OPINION

Cruising down the highway


It was the next afternoon, rainy and dreary but maybe not so much for smiling, relaxed Asa Hutchinson.

The night before, Donald Trump's handpicked superstar running back, Herschel Walker, had lost the U.S. Senate race in Georgia to Democratic incumbent Raphael Warnock.

That made four elections in a row that Trump had lost for Republicans by being shallow, mean, ridiculous, frightful and insurrectionist.

I think we can now add tiresome, which is the worst, and the very thing this monstrous ego that ate America cannot abide.

Republicans failed to take the U.S. Senate amid Democratic blunders and inflation for the simple reason that--in the decisive battlegrounds--Trump recruited Walker to run in Georgia because he was a heroic football-carrier and Dr. Mehmet Oz to run in Pennsylvania because he was a TV doctor with ties to Oprah.
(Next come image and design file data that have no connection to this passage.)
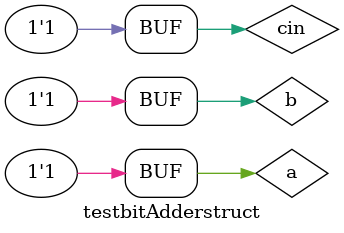
<source format=v>
`timescale 1ns / 1ps


module testbitAdderstruct;

	// Inputs
	reg a;
	reg b;
	reg cin;

	// Outputs
	wire sum;
	wire cout;

	// Instantiate the Unit Under Test (UUT)
	bitAdderstruct uut (
		.a(a), 
		.b(b), 
		.cin(cin), 
		.sum(sum), 
		.cout(cout)
	);

	initial begin
		// Initialize Inputs
		a = 0;
		b = 0;
		cin = 0;

		// Wait 100 ns for global reset to finish
		#50;
      a = 0;
		b = 0;
		cin = 1;
		#50;
		a = 0;
		b = 1;
		cin = 1;
		#50;
		a = 1;
		b = 1;
		cin = 1;
		#50;
		// Add stimulus here

	end
      
endmodule


</source>
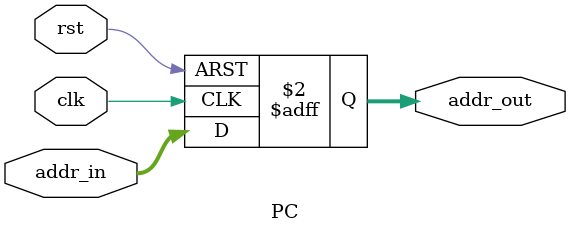
<source format=v>
module PC(
    input [31:0] addr_in,
    output reg [31:0] addr_out,
    input clk,
    input rst
    );
    
    always@(posedge clk, posedge rst)
        begin
            if(rst)
                addr_out<=32'h0000_0000;
            else
                addr_out<=addr_in;
        end
endmodule

</source>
The yahoos will surely fall for that, the celebrity insurrectionist figured.

The yahoos did. But slight majorities didn't. They seemed to think the U.S. Senate was different from a touchdown run and a TV commercial.

Trump is on the deep fade in most of the country just as he prepares to take over Arkansas--succeed Hutchinson as governor, in fact--through a surrogate who ran on the basis of having worked loyally for Trump no matter the lie or outrage.

It's the Arkansas way, being against the national grain.

Anyway, in the course of an interview on a broader subject for another purpose, I lauded Hutchinson for having staked out months ago a frontier non-Trump or post-Trump path to the presidential nomination--a kind of holding pattern for Trump to fade--and waking up Wednesday morning seeing it all come to some undetermined fruition.

He said, yeah, well, there's the chance now that the non-Trump path could become more crowded. He noted that Nikki Haley had formerly bowed out by saying she wouldn't run against Trump, but now might be reconsidering. And he mentioned Mike Pence, who refused to detach from Trump in some respects but does have on his resume that, when it came down to a constitutional crisis, he defied the madman.

Hutchinson said I knew his history well and that surely I didn't think he'd ever shied away from challenging races--against, say, Dale Bumpers or Mike Beebe.

Good point. Maybe running in a big field against a weak Trump would be harder than running in a small field against a strong Trump.

Either way, Asa audaciously holds to the possibility of running.

So, to update my recent metaphor of vehicles on the interstate: Hutchinson and his Camry have finally cleared the last orange barrel and punched up to 65 miles an hour. But there comes Nikki Haley already at 70 on the entrance ramp, not needing to yield. Mike Pompeo is over there on the shoulder, replacing a Trump tire gone flat with a no-Trump spare. Up ahead, Pence's family van has the advantage of an open road. And Ron DeSantis is over the horizon in that sports car, and, beyond that, Trump's Access Hollywood bus carrying the Proud Boys has stalled and appears to be smoking.

Now all of that must be considered in the context of Joe Biden's unlikely emergence as the greatest Democratic presidential politician since FDR.

He surely isn't that. Bill Clinton and Barack Obama were better. And JFK was better on a cut-short basis. LBJ accomplished so much more. But you may have heard the factoid of the week, which is that Joe is the first Democratic president since Franklin Roosevelt not to sustain a Senate reduction in the midterm halfway into his first presidential term.

And now Joe seems on the verge of the smart and overdue reformation of the ridiculous Democratic presidential nomination process. His party seems set to abandon the irrelevant Iowa caucuses and move the heavily Black South Carolina up in the process with the newly and spectacularly purple Georgia coming in soon after.

That's good for Joe personally and good for Democratic candidate positioning generally.

The Democratic presidential-nominating freeway has Joe coasting in a vintage Corvette, not what it once was, but still a humming classic. Pete Buttigieg and Gavin Newsom are shopping for electric cars and wondering about the access to charging stations on the open road. And Kamala Harris is in what passes for a back seat in the old Vette, unable to get out unless Joe stops to relieve himself and lets her out.

Meanwhile, back on the Republican highway, there's that new traffic trailed by that relaxed old boy from Arkansas. He's thinking he'll cruise for a while and see what happens with all those vehicles out in front of him.

After all, in a few weeks, he won't have anything else to do when the Trump agent moves into his office.